Pearls are having a moment.
For evidence, look no further than the fall 2016 runways of Miu Miu, Gucci, Chanel and Dries von Noten, among others. They’ve also been seen on Kim Kardashian, Lupita N’yongo and Caitlyn Jenner. And for those statistical diehards, pearl sales peaked in 2015 seeing a 369 percent rise in the last decade, according to the Knight Frank Luxury Investment Index.
From a trend point of view, renewed interest in pearls is not surprising, as fashion continues towards a goth/Victorian look. However, from a financial standpoint, that’s a whole different story. Just as the demand for pearls is rising, so is their price—a whole other trend which industry experts predict will continue.
Leon Rbibo, president of The Pearl Source, an online retailer raking in $10 million annual sales just from pearl jewelry, identifies what is contributing to the rise in pearl prices. “The price of pearls is increasing due to two reasons. First, economic landscape and financial markets play a role in luxury goods in general, high quality pearls are included in that.
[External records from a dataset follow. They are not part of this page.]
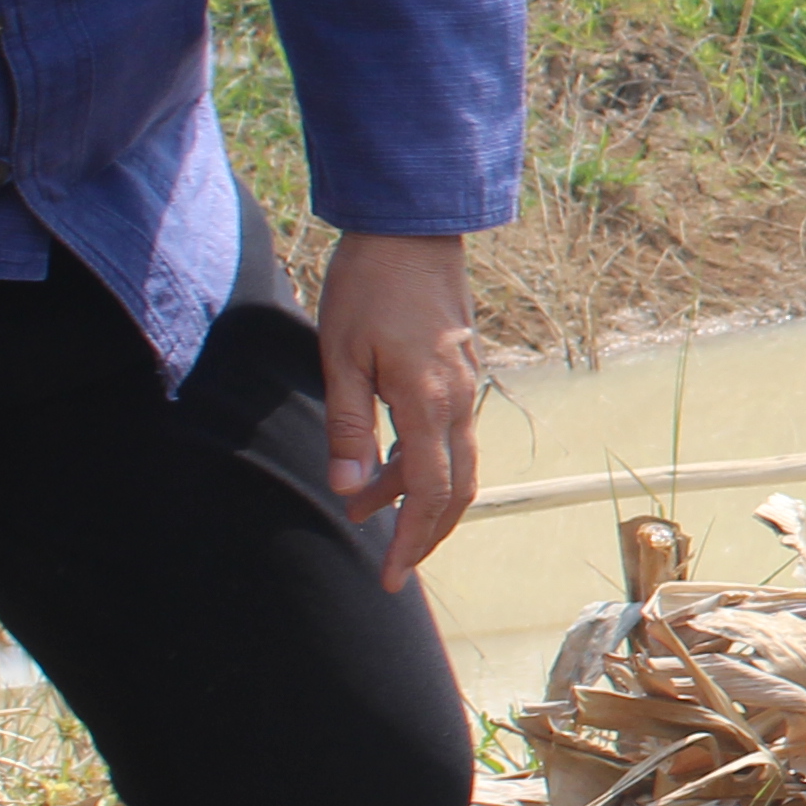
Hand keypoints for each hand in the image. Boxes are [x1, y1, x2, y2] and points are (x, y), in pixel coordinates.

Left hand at [319, 231, 486, 588]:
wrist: (412, 228)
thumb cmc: (368, 285)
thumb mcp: (339, 355)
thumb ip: (348, 426)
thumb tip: (350, 492)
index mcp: (427, 401)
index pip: (428, 492)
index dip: (410, 540)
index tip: (389, 576)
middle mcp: (458, 401)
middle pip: (457, 490)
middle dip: (427, 534)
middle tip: (393, 567)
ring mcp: (465, 387)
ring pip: (457, 465)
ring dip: (420, 499)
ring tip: (368, 509)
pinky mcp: (461, 375)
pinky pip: (453, 437)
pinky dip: (426, 466)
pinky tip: (388, 465)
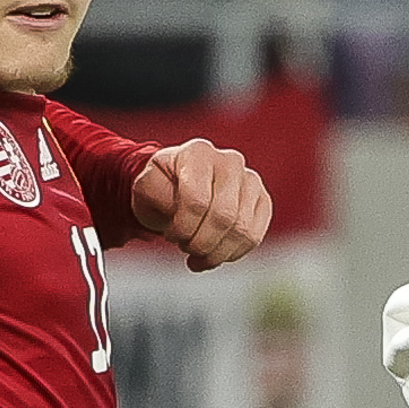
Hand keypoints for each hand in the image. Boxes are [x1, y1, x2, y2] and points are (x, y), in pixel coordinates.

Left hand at [130, 140, 271, 271]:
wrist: (178, 185)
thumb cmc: (162, 187)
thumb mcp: (145, 186)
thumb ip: (156, 192)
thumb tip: (176, 208)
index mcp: (198, 153)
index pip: (198, 201)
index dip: (183, 228)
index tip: (171, 235)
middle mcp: (230, 161)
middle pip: (224, 217)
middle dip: (200, 243)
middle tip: (185, 247)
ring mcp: (250, 180)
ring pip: (242, 230)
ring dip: (215, 252)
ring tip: (198, 254)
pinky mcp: (262, 200)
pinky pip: (254, 236)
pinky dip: (232, 253)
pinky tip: (214, 255)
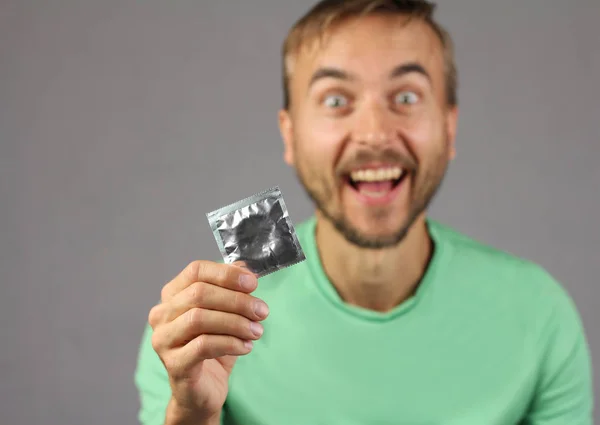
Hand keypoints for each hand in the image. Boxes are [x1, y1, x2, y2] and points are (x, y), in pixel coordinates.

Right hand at [148, 260, 268, 422]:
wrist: (202, 390)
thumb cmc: (213, 347)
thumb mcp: (226, 314)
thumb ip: (231, 289)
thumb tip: (245, 268)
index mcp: (172, 295)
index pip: (196, 271)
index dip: (226, 274)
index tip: (253, 283)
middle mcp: (161, 314)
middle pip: (199, 294)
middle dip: (237, 301)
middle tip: (262, 311)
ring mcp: (163, 339)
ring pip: (199, 319)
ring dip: (235, 322)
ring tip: (257, 331)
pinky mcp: (173, 364)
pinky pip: (203, 346)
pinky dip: (230, 343)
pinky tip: (246, 347)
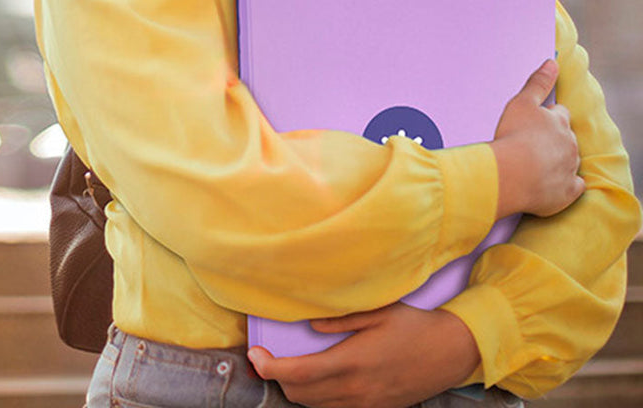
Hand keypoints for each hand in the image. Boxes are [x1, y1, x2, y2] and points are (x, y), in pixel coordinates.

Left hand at [247, 303, 480, 407]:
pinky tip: (320, 380)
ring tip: (290, 367)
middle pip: (301, 395)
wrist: (453, 353)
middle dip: (279, 378)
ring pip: (317, 407)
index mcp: (352, 362)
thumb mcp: (378, 311)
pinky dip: (320, 400)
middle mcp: (357, 390)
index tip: (255, 356)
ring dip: (297, 390)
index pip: (299, 375)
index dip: (270, 368)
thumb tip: (309, 326)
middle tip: (270, 357)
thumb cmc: (415, 326)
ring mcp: (368, 405)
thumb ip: (340, 320)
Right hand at [491, 58, 584, 218]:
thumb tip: (552, 63)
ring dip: (557, 160)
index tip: (535, 121)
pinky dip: (565, 184)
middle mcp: (570, 143)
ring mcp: (570, 168)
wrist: (511, 174)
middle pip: (566, 137)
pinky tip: (550, 182)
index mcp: (559, 121)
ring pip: (569, 160)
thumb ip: (538, 82)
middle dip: (554, 138)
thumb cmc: (513, 136)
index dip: (547, 116)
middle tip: (531, 142)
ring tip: (534, 162)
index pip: (559, 113)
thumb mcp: (521, 102)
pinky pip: (573, 186)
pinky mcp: (568, 191)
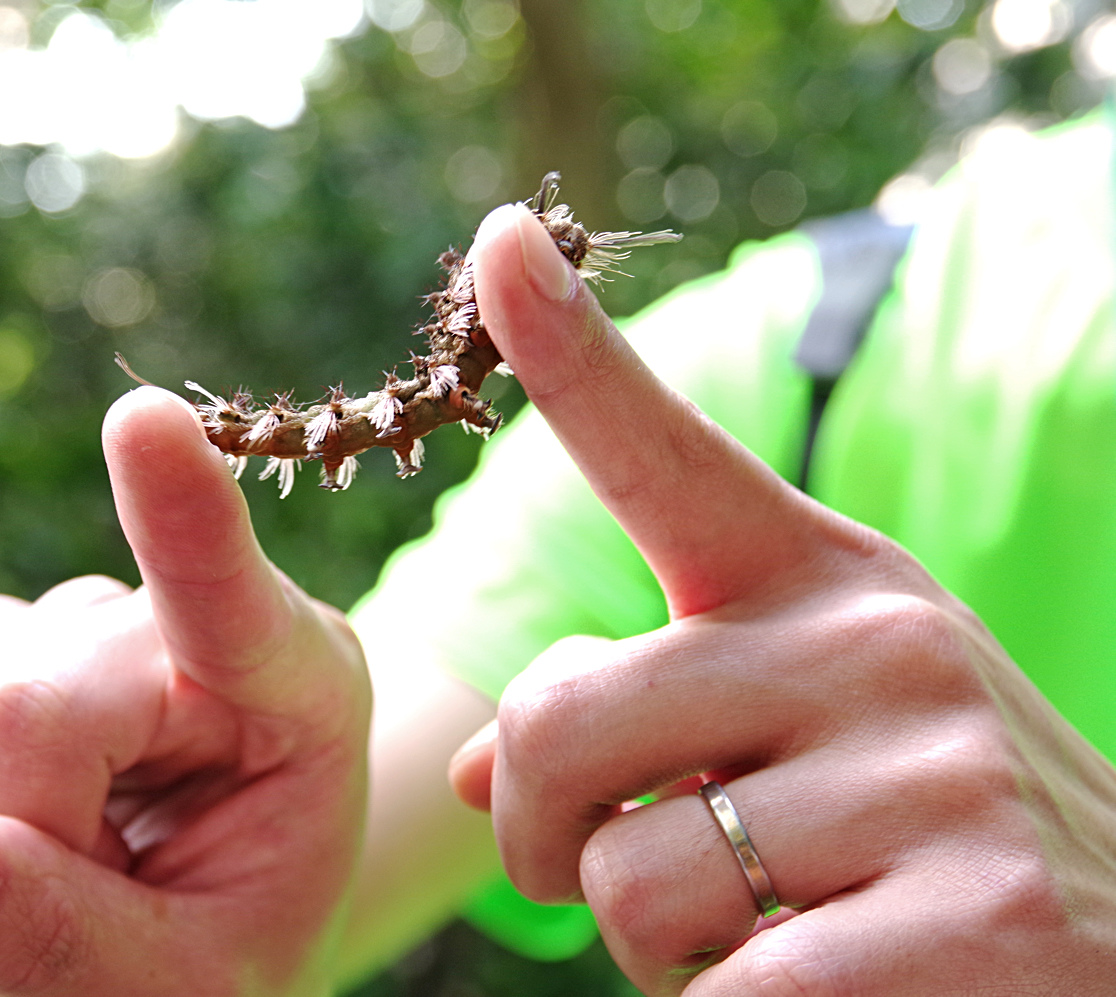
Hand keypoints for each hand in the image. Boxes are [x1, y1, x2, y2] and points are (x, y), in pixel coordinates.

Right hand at [0, 387, 369, 996]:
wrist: (208, 924)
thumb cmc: (228, 943)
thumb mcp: (193, 985)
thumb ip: (67, 943)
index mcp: (292, 684)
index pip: (225, 593)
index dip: (181, 513)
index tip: (145, 420)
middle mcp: (173, 624)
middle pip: (17, 710)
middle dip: (15, 852)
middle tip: (88, 900)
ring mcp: (64, 614)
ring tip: (54, 851)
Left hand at [447, 203, 1115, 993]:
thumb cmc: (908, 834)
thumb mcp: (780, 746)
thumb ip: (634, 735)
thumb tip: (478, 781)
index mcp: (816, 581)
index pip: (664, 452)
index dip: (570, 347)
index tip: (501, 241)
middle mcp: (874, 641)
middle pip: (559, 724)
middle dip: (548, 834)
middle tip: (612, 873)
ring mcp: (935, 773)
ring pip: (628, 883)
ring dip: (656, 949)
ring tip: (771, 930)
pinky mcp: (977, 918)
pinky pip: (728, 993)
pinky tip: (839, 990)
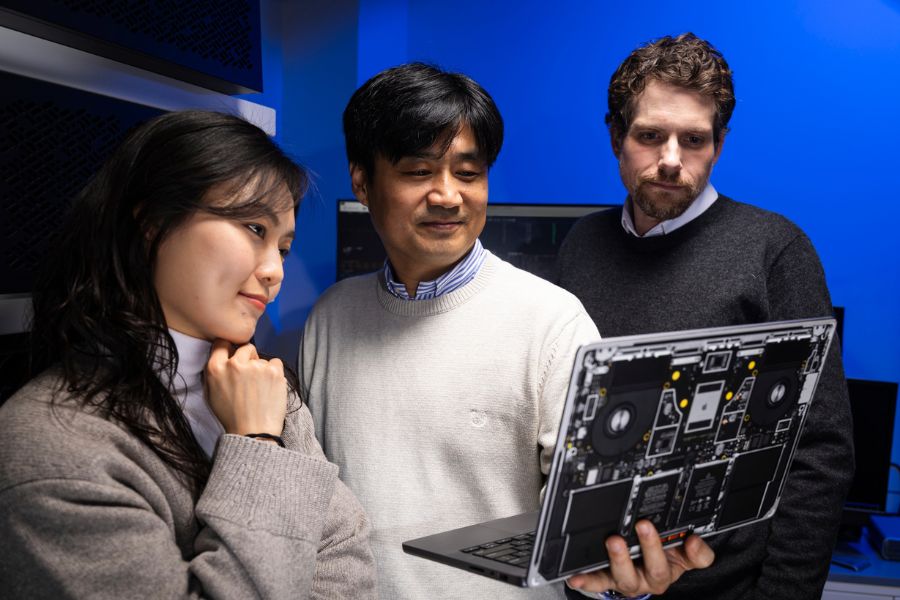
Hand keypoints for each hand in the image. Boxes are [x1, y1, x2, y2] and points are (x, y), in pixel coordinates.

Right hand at [205, 339, 286, 436]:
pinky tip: (270, 387)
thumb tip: (223, 356)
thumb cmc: (232, 416)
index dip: (230, 348)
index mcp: (215, 368)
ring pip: (262, 358)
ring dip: (262, 369)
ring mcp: (256, 366)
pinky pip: (275, 362)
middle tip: (250, 376)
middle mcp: (235, 364)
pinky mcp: (273, 371)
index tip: (234, 354)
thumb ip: (215, 372)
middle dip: (249, 358)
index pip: (222, 343)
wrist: (253, 432)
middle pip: (245, 347)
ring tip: (260, 389)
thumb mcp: (211, 393)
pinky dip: (275, 372)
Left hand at [566, 520, 714, 596]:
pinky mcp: (605, 578)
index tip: (683, 537)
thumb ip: (697, 552)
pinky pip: (595, 580)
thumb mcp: (686, 557)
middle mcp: (645, 579)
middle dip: (649, 548)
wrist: (645, 570)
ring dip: (619, 560)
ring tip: (614, 543)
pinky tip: (575, 575)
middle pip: (651, 571)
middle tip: (644, 526)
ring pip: (623, 576)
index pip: (678, 564)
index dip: (681, 552)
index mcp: (665, 572)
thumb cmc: (664, 560)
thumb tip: (694, 541)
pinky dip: (584, 579)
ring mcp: (624, 579)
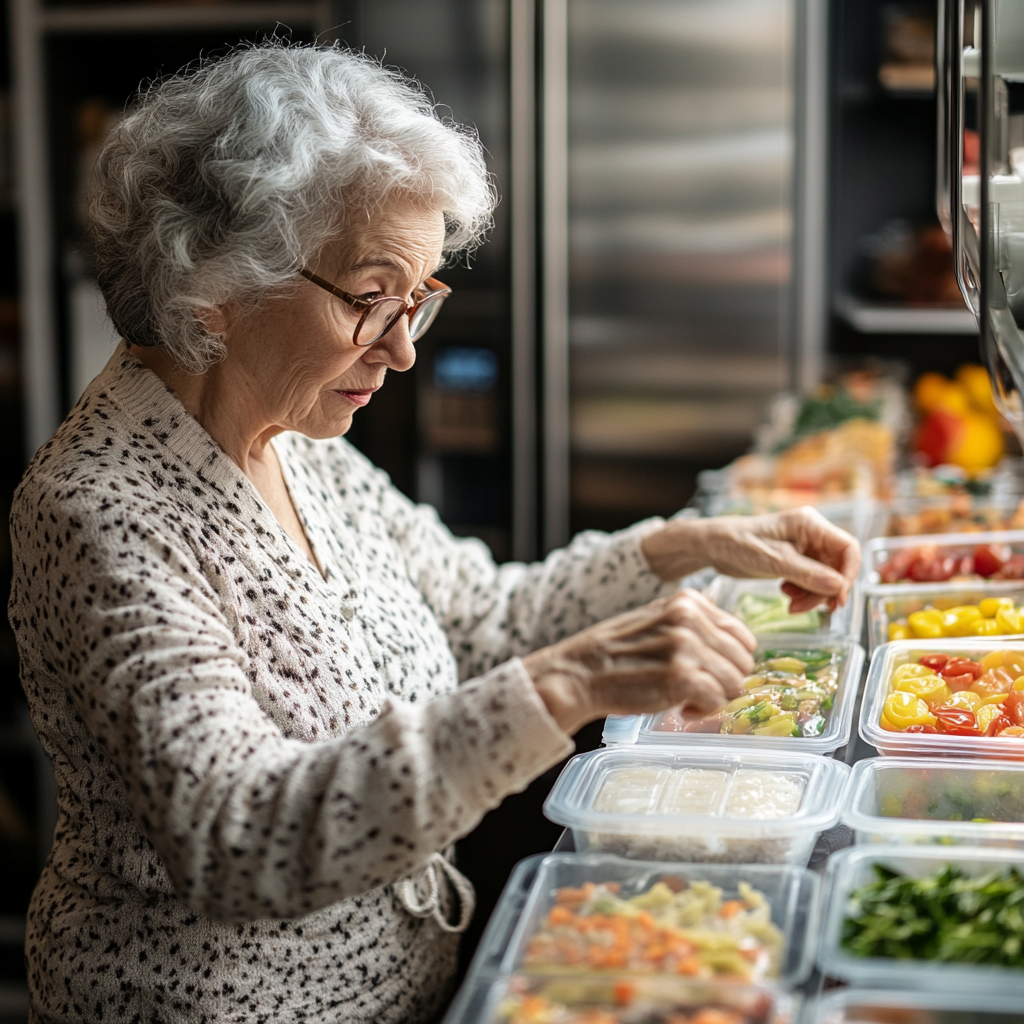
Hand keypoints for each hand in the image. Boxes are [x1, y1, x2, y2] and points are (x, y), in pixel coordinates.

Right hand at [523, 590, 755, 734]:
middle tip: (695, 688)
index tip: (708, 671)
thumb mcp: (655, 618)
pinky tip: (679, 707)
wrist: (578, 674)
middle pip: (742, 662)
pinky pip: (717, 701)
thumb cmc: (615, 653)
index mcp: (687, 601)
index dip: (729, 660)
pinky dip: (702, 711)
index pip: (741, 636)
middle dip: (724, 681)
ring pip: (734, 683)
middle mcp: (690, 618)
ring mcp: (686, 647)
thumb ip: (692, 623)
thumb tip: (734, 642)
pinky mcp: (681, 677)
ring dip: (714, 697)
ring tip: (685, 697)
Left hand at [641, 507, 860, 611]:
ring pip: (825, 577)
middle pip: (838, 566)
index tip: (837, 598)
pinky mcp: (794, 561)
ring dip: (813, 595)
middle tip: (805, 608)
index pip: (848, 547)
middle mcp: (811, 534)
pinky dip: (803, 592)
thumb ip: (807, 574)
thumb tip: (838, 587)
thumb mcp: (774, 561)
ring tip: (792, 604)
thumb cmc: (738, 544)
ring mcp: (804, 548)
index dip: (849, 574)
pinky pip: (811, 580)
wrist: (713, 547)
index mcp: (810, 524)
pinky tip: (786, 594)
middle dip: (825, 590)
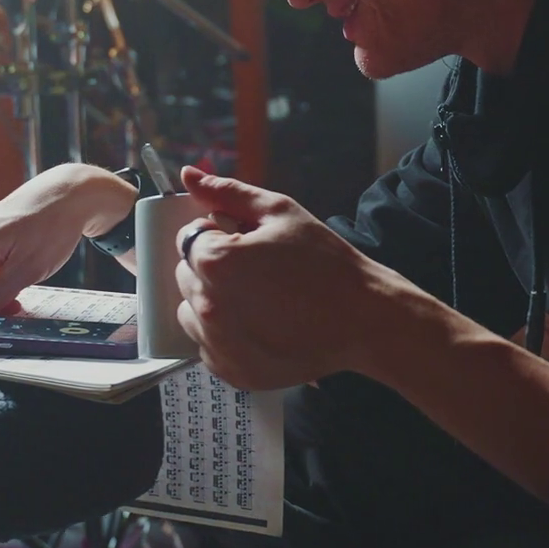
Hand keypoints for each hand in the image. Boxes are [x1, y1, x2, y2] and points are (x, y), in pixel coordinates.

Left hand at [173, 166, 414, 390]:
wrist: (362, 320)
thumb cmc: (325, 262)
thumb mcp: (279, 213)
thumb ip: (228, 193)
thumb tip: (188, 174)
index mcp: (216, 262)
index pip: (188, 239)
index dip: (217, 235)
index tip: (247, 243)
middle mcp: (208, 307)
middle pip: (186, 276)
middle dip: (212, 268)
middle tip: (256, 270)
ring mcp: (218, 345)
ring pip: (191, 312)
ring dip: (212, 302)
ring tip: (256, 299)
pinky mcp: (232, 373)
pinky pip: (207, 346)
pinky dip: (223, 335)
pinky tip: (258, 325)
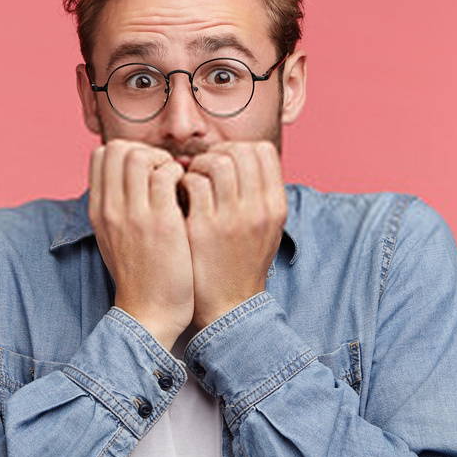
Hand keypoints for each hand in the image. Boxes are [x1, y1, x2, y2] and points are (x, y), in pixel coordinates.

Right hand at [88, 139, 194, 349]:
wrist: (148, 314)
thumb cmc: (140, 277)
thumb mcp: (114, 239)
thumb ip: (117, 208)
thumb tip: (130, 181)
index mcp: (98, 210)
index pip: (101, 155)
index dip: (127, 152)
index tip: (147, 170)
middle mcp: (111, 208)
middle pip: (117, 148)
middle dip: (144, 150)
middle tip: (163, 171)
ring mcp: (134, 214)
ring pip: (138, 155)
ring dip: (162, 159)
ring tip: (176, 181)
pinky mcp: (161, 223)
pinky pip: (166, 174)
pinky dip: (180, 174)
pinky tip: (188, 192)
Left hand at [178, 141, 287, 331]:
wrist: (229, 307)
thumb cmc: (242, 264)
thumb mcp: (266, 228)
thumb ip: (259, 194)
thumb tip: (241, 159)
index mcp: (275, 206)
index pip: (263, 151)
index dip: (240, 148)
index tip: (225, 161)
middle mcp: (258, 209)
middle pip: (240, 151)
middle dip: (217, 152)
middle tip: (203, 167)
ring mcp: (232, 218)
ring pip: (217, 162)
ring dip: (198, 164)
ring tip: (191, 179)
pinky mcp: (204, 228)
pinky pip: (194, 183)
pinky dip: (184, 182)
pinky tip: (181, 194)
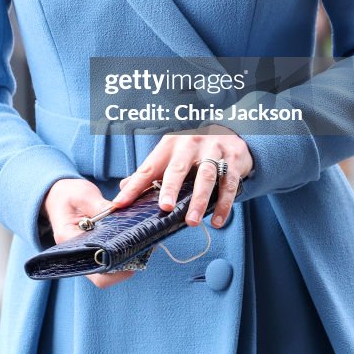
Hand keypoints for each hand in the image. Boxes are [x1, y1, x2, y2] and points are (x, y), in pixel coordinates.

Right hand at [43, 178, 137, 288]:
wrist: (59, 195)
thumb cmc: (69, 194)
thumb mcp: (84, 195)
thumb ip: (99, 206)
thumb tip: (119, 213)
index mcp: (69, 240)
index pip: (92, 266)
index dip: (113, 266)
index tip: (131, 253)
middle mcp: (76, 253)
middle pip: (102, 276)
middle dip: (123, 266)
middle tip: (142, 250)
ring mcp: (85, 254)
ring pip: (108, 270)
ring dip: (125, 261)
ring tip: (141, 245)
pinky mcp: (94, 250)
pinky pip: (109, 259)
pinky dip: (122, 254)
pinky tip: (134, 242)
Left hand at [111, 125, 252, 229]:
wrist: (229, 131)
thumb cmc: (194, 149)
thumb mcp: (171, 155)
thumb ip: (151, 171)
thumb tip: (124, 187)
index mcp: (170, 144)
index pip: (148, 167)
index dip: (134, 187)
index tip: (121, 204)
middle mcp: (190, 144)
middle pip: (178, 168)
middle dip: (171, 188)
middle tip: (165, 207)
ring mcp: (213, 150)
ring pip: (206, 176)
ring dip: (199, 200)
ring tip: (192, 221)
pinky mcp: (233, 160)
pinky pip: (229, 183)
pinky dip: (224, 203)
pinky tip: (217, 220)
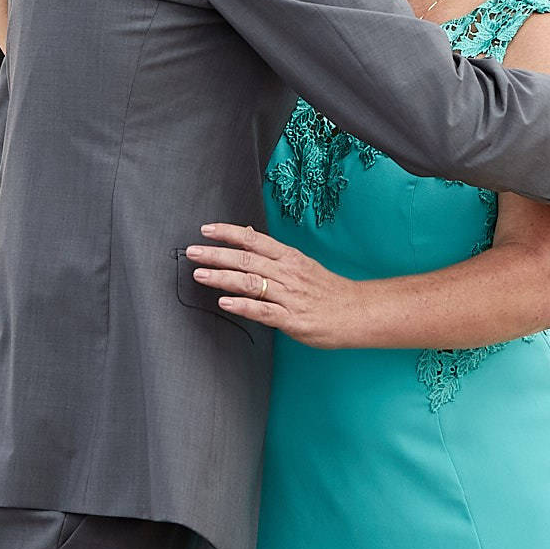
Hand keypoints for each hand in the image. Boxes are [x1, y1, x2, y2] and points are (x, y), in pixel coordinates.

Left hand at [187, 222, 362, 348]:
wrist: (358, 312)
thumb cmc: (328, 290)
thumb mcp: (302, 264)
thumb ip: (274, 255)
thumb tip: (249, 235)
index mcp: (290, 258)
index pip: (254, 240)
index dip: (229, 233)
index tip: (206, 230)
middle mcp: (287, 273)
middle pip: (246, 259)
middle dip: (216, 254)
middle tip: (192, 252)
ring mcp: (289, 296)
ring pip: (250, 282)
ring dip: (222, 277)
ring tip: (199, 275)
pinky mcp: (292, 319)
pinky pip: (263, 311)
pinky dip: (242, 305)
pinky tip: (224, 303)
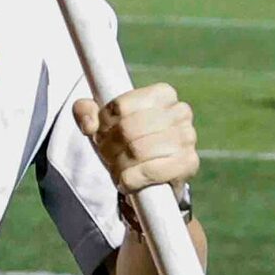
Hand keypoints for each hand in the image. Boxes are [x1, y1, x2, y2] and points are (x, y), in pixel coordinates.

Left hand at [76, 83, 197, 197]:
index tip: (101, 134)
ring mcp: (187, 137)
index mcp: (163, 94)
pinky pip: (150, 171)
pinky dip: (131, 179)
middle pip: (128, 129)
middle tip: (106, 155)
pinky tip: (127, 181)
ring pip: (137, 150)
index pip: (120, 106)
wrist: (153, 176)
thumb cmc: (127, 142)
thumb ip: (86, 112)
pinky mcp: (189, 162)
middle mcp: (180, 111)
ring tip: (116, 168)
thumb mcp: (104, 123)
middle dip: (109, 146)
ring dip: (118, 164)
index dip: (103, 124)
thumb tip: (88, 124)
That means overarching factors like political uncertainty, such as escalations in the South China Sea, and unstable economies like the fluctuating Japanese Yen and the Chinese Yuan Renminbi.”
Rbibo also points to Brexit as another example of political unrest, adding, “Brexit had a 1000% immediate effect on the pearl market. Because the currency markets were destabilized, pearl goods, along with other commodities, became more expensive literally overnight.”
The second reason for the pearl price increase is environmental changes, according to Rbibo. He points out that pearls are like crops, in that they are farmed and the ability to produce them depends on the health of the ocean and other such factors. Thus with widespread climate change, the ability to produce them has become more difficult over the last few years, resulting in pearls becoming more scarce and higher quality becoming harder to find.
While The Pearl Source specializes in only higher quality pearls, Rbibo believes that two markets will emerge to meet the demands of fashion’s current pearl trend.
“I think that at the end of the day—there’s a consumer for everything and a price point for everyone,” Rbibo says. “It’s the same as there being a market for cubic zirconia and diamonds. There’s a market for imitation and another one for people who appreciate the organic, precious stones.”